"""
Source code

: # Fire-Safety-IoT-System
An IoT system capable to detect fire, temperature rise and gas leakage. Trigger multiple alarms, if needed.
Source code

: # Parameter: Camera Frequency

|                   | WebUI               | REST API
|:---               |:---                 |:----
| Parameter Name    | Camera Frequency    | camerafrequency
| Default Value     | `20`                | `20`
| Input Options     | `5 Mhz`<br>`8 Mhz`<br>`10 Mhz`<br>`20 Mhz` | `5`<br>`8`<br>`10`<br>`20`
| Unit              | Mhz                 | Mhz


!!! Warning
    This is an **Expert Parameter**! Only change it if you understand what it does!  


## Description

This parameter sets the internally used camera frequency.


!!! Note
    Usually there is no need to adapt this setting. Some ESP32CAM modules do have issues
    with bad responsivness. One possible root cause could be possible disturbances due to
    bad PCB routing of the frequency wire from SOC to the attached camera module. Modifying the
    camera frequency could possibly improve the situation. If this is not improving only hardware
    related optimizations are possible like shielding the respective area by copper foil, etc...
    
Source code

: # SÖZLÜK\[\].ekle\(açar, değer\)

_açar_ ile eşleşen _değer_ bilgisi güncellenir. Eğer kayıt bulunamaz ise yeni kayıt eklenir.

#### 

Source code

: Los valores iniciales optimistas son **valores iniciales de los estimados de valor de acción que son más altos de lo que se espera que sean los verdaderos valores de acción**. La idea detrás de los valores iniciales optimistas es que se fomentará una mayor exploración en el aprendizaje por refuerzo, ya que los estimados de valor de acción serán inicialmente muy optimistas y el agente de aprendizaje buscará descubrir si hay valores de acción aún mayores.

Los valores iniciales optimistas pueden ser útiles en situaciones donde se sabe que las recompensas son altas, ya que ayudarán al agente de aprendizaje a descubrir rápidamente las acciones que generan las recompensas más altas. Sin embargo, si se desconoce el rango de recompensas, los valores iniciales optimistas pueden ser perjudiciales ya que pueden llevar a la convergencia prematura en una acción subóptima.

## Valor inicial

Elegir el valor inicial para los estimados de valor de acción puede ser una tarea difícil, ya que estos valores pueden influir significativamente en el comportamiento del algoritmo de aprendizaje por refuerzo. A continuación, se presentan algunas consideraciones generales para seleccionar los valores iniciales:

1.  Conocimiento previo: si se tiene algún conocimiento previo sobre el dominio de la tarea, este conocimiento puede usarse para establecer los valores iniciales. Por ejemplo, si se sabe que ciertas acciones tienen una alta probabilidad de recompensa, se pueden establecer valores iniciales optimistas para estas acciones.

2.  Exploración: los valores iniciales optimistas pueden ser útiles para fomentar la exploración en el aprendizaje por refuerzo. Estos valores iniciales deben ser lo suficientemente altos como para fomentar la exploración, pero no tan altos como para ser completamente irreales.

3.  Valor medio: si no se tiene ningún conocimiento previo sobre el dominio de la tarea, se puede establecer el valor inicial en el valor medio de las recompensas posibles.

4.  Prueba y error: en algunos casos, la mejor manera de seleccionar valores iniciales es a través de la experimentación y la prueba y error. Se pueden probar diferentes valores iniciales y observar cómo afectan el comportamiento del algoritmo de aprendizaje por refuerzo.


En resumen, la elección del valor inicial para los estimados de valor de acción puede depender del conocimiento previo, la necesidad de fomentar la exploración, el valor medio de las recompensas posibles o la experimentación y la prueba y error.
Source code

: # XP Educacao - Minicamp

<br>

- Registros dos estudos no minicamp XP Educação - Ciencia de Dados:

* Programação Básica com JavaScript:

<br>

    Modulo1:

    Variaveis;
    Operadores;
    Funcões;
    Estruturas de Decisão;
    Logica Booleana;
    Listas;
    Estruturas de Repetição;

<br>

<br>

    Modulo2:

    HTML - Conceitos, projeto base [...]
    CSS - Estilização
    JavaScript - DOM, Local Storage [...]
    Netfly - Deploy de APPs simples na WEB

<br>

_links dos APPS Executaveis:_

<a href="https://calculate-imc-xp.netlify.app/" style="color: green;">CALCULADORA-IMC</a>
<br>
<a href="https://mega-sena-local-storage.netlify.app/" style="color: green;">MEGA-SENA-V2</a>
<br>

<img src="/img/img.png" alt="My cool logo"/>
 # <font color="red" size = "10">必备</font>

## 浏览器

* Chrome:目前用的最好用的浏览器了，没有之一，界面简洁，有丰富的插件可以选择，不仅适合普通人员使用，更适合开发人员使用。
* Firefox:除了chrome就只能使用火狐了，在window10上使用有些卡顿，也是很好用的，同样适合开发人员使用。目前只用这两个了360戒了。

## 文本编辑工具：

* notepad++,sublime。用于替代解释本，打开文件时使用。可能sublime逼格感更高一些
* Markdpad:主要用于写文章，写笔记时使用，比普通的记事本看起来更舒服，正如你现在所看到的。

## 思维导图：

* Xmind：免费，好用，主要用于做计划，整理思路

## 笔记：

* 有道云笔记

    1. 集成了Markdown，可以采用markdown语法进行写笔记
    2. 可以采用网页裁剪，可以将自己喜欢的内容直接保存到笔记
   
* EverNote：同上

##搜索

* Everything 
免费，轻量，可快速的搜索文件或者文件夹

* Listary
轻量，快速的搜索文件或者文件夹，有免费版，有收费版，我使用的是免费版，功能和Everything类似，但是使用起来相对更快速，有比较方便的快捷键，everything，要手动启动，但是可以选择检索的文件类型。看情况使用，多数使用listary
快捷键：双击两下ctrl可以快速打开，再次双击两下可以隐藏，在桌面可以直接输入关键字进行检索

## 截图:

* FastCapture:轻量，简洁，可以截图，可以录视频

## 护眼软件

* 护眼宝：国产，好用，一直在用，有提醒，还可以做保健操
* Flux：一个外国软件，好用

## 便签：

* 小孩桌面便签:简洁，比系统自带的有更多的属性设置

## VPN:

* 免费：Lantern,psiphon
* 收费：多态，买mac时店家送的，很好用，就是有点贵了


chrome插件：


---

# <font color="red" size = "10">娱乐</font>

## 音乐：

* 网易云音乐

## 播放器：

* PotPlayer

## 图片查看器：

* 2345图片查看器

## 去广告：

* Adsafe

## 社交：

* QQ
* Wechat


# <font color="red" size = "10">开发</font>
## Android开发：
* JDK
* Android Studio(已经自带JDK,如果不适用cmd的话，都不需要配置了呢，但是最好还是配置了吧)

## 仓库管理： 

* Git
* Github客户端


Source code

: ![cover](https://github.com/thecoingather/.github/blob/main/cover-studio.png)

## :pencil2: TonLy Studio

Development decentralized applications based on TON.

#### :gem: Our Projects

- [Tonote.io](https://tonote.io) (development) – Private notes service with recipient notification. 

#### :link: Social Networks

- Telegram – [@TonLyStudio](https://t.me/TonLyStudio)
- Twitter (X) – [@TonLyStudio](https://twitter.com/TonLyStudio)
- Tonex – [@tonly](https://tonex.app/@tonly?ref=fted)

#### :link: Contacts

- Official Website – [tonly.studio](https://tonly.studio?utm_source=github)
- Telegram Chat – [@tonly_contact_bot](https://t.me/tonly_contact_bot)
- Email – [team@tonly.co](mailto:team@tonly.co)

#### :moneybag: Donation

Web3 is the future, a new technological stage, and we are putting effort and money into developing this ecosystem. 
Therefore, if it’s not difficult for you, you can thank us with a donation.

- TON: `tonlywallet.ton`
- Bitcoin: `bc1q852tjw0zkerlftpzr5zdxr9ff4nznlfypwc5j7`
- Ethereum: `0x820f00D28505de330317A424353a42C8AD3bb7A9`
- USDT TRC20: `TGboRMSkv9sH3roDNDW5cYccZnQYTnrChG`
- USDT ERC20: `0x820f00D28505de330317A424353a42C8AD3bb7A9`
"""
• Goal of the exercise: Take the entries and print them exactly. Keep every line.

• Your solution:
Source code

: # Fire-Safety-IoT-System
An IoT system capable to detect fire, temperature rise and gas leakage. Trigger multiple alarms, if needed.
Source code

: # Parameter: Camera Frequency

|                   | WebUI               | REST API
|:---               |:---                 |:----
| Parameter Name    | Camera Frequency    | camerafrequency
| Default Value     | `20`                | `20`
| Input Options     | `5 Mhz`<br>`8 Mhz`<br>`10 Mhz`<br>`20 Mhz` | `5`<br>`8`<br>`10`<br>`20`
| Unit              | Mhz                 | Mhz


!!! Warning
    This is an **Expert Parameter**! Only change it if you understand what it does!  


## Description

This parameter sets the internally used camera frequency.


!!! Note
    Usually there is no need to adapt this setting. Some ESP32CAM modules do have issues
    with bad responsivness. One possible root cause could be possible disturbances due to
    bad PCB routing of the frequency wire from SOC to the attached camera module. Modifying the
    camera frequency could possibly improve the situation. If this is not improving only hardware
    related optimizations are possible like shielding the respective area by copper foil, etc...
    
Source code

: # SÖZLÜK\[\].ekle\(açar, değer\)

_açar_ ile eşleşen _değer_ bilgisi güncellenir. Eğer kayıt bulunamaz ise yeni kayıt eklenir.

#### 

Source code

: Los valores iniciales optimistas son **valores iniciales de los estimados de valor de acción que son más altos de lo que se espera que sean los verdaderos valores de acción**. La idea detrás de los valores iniciales optimistas es que se fomentará una mayor exploración en el aprendizaje por refuerzo, ya que los estimados de valor de acción serán inicialmente muy optimistas y el agente de aprendizaje buscará descubrir si hay valores de acción aún mayores.

Los valores iniciales optimistas pueden ser útiles en situaciones donde se sabe que las recompensas son altas, ya que ayudarán al agente de aprendizaje a descubrir rápidamente las acciones que generan las recompensas más altas. Sin embargo, si se desconoce el rango de recompensas, los valores iniciales optimistas pueden ser perjudiciales ya que pueden llevar a la convergencia prematura en una acción subóptima.

## Valor inicial

Elegir el valor inicial para los estimados de valor de acción puede ser una tarea difícil, ya que estos valores pueden influir significativamente en el comportamiento del algoritmo de aprendizaje por refuerzo. A continuación, se presentan algunas consideraciones generales para seleccionar los valores iniciales:

1.  Conocimiento previo: si se tiene algún conocimiento previo sobre el dominio de la tarea, este conocimiento puede usarse para establecer los valores iniciales. Por ejemplo, si se sabe que ciertas acciones tienen una alta probabilidad de recompensa, se pueden establecer valores iniciales optimistas para estas acciones.

2.  Exploración: los valores iniciales optimistas pueden ser útiles para fomentar la exploración en el aprendizaje por refuerzo. Estos valores iniciales deben ser lo suficientemente altos como para fomentar la exploración, pero no tan altos como para ser completamente irreales.

3.  Valor medio: si no se tiene ningún conocimiento previo sobre el dominio de la tarea, se puede establecer el valor inicial en el valor medio de las recompensas posibles.

4.  Prueba y error: en algunos casos, la mejor manera de seleccionar valores iniciales es a través de la experimentación y la prueba y error. Se pueden probar diferentes valores iniciales y observar cómo afectan el comportamiento del algoritmo de aprendizaje por refuerzo.


En resumen, la elección del valor inicial para los estimados de valor de acción puede depender del conocimiento previo, la necesidad de fomentar la exploración, el valor medio de las recompensas posibles o la experimentación y la prueba y error.
Source code

: # XP Educacao - Minicamp

<br>

- Registros dos estudos no minicamp XP Educação - Ciencia de Dados:

* Programação Básica com JavaScript:

<br>

    Modulo1:

    Variaveis;
    Operadores;
    Funcões;
    Estruturas de Decisão;
    Logica Booleana;
    Listas;
    Estruturas de Repetição;

<br>

<br>

    Modulo2:

    HTML - Conceitos, projeto base [...]
    CSS - Estilização
    JavaScript - DOM, Local Storage [...]
    Netfly - Deploy de APPs simples na WEB

<br>

_links dos APPS Executaveis:_

<a href="https://calculate-imc-xp.netlify.app/" style="color: green;">CALCULADORA-IMC</a>
<br>
<a href="https://mega-sena-local-storage.netlify.app/" style="color: green;">MEGA-SENA-V2</a>
<br>

<img src="/img/img.png" alt="My cool logo"/>
 # <font color="red" size = "10">必备</font>

## 浏览器

* Chrome:目前用的最好用的浏览器了，没有之一，界面简洁，有丰富的插件可以选择，不仅适合普通人员使用，更适合开发人员使用。
* Firefox:除了chrome就只能使用火狐了，在window10上使用有些卡顿，也是很好用的，同样适合开发人员使用。目前只用这两个了360戒了。

## 文本编辑工具：

* notepad++,sublime。用于替代解释本，打开文件时使用。可能sublime逼格感更高一些
* Markdpad:主要用于写文章，写笔记时使用，比普通的记事本看起来更舒服，正如你现在所看到的。

## 思维导图：

* Xmind：免费，好用，主要用于做计划，整理思路

## 笔记：

* 有道云笔记

    1. 集成了Markdown，可以采用markdown语法进行写笔记
    2. 可以采用网页裁剪，可以将自己喜欢的内容直接保存到笔记
   
* EverNote：同上

##搜索

* Everything 
免费，轻量，可快速的搜索文件或者文件夹

* Listary
轻量，快速的搜索文件或者文件夹，有免费版，有收费版，我使用的是免费版，功能和Everything类似，但是使用起来相对更快速，有比较方便的快捷键，everything，要手动启动，但是可以选择检索的文件类型。看情况使用，多数使用listary
快捷键：双击两下ctrl可以快速打开，再次双击两下可以隐藏，在桌面可以直接输入关键字进行检索

## 截图:

* FastCapture:轻量，简洁，可以截图，可以录视频

## 护眼软件

* 护眼宝：国产，好用，一直在用，有提醒，还可以做保健操
* Flux：一个外国软件，好用

## 便签：

* 小孩桌面便签:简洁，比系统自带的有更多的属性设置

## VPN:

* 免费：Lantern,psiphon
* 收费：多态，买mac时店家送的，很好用，就是有点贵了


chrome插件：


---

# <font color="red" size = "10">娱乐</font>

## 音乐：

* 网易云音乐

## 播放器：

* PotPlayer

## 图片查看器：

* 2345图片查看器

## 去广告：

* Adsafe

## 社交：

* QQ
* Wechat


# <font color="red" size = "10">开发</font>
## Android开发：
* JDK
* Android Studio(已经自带JDK,如果不适用cmd的话，都不需要配置了呢，但是最好还是配置了吧)

## 仓库管理： 

* Git
* Github客户端


Source code

: ![cover](https://github.com/thecoingather/.github/blob/main/cover-studio.png)

## :pencil2: TonLy Studio

Development decentralized applications based on TON.

#### :gem: Our Projects

- [Tonote.io](https://tonote.io) (development) – Private notes service with recipient notification. 

#### :link: Social Networks

- Telegram – [@TonLyStudio](https://t.me/TonLyStudio)
- Twitter (X) – [@TonLyStudio](https://twitter.com/TonLyStudio)
- Tonex – [@tonly](https://tonex.app/@tonly?ref=fted)

#### :link: Contacts

- Official Website – [tonly.studio](https://tonly.studio?utm_source=github)
- Telegram Chat – [@tonly_contact_bot](https://t.me/tonly_contact_bot)
- Email – [team@tonly.co](mailto:team@tonly.co)

#### :moneybag: Donation

Web3 is the future, a new technological stage, and we are putting effort and money into developing this ecosystem. 
Therefore, if it’s not difficult for you, you can thank us with a donation.

- TON: `tonlywallet.ton`
- Bitcoin: `bc1q852tjw0zkerlftpzr5zdxr9ff4nznlfypwc5j7`
- Ethereum: `0x820f00D28505de330317A424353a42C8AD3bb7A9`
- USDT TRC20: `TGboRMSkv9sH3roDNDW5cYccZnQYTnrChG`
- USDT ERC20: `0x820f00D28505de330317A424353a42C8AD3bb7A9`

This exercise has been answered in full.